# Task instructions
Continue the forum thread about which parenting choices strangers should be free to comment on, starting right after its last sentence.

# Provided passage
***

Poll Results: check all options that you think SHOULD be acceptable to comment on.

This is a multiple choice poll
  • 10% (74)
    Breast feeding
  • 5% (42)
    Co sleeping
  • 6% (44)
    baby wearing
  • 17% (129)
    CIO
  • 20% (151)
    Spanking
  • 10% (74)
    introducing Solids
  • 6% (44)
    eating habits post weaning
  • 5% (37)
    Vaccinations (others shouldn't do it)
  • 4% (33)
    Vaccinations (others should do it)
  • 14% (103)
    these and others should be open to discussion. no one has a right to be eternally unchallenged.
731 Total Votes  
post #21 of 204
When you say "open to discussion" are you talking about approaching strangers who do things "wrongly" as you see it? Or discussing these misguided parents with friends, or on internet forums with like-minded strangers, or raising these topics with people who ask, or if the situation comes up. Or what, exactly?

Because these are all totally different situations.
post #22 of 204
I say everything is up for commenting. my rule of thumb is to pay attention to when, where and how.

-online i will comment on anything. if you don't want a comment, don't put it up there. it's a forum.

-in real life, i will only comment if the person is asking for advice or if i think i can get a word in compassionately.

***

# Data section
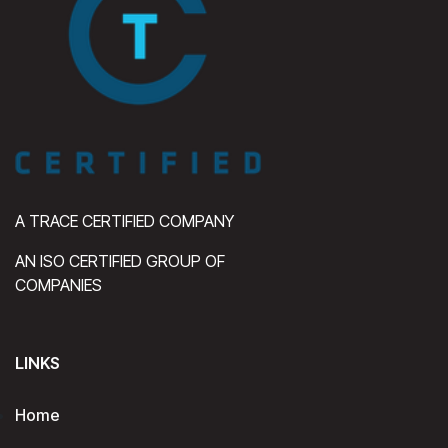
A TRACE CERTIFIED COMPANY
AN ISO CERTIFIED GROUP OF
COMPANIES
LINKS
Home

***

# Exercise response
-only exception to #2 is if i think things are being misrepresented or people are being misled for example, if a couple mamas are saying cio is amazing and a newer mama is sitting there soaking it in, i'll speakup.

i've learned some of the best things simply by people making a comment. i don't see what the issue is. if you don't know there's a choice, how will you go looking for it online or in a book???
post #23 of 204
Thread Starter 
Quote:
Originally Posted by zinemama View Post
When you say "open to discussion" are you talking about approaching strangers who do things "wrongly" as you see it? Or discussing these misguided parents with friends, or on internet forums with like-minded strangers, or raising these topics with people who ask, or if the situation comes up. Or what, exactly?

Because these are all totally different situations.
i was thinking of raising topics with people who ask or if the situation comes up. they are the only ones who know why they parent a certain way and the only way to let someone know there are other ways is to tell them. i think being respectful, asking questions, sharing experiences etc is a good way to learn. lecturing is pointless and rude and talking to other people about it doesn't affect anything but how you feel about it... which is fine but if your not going to talk to the person then you are only talking to make yourself feel better.

approaching strangers is weird and inappropriate. you don't know what they do or why they do it. your more likely to freak people out, turn them off completely, or make someone feel guilty for something they had no control over.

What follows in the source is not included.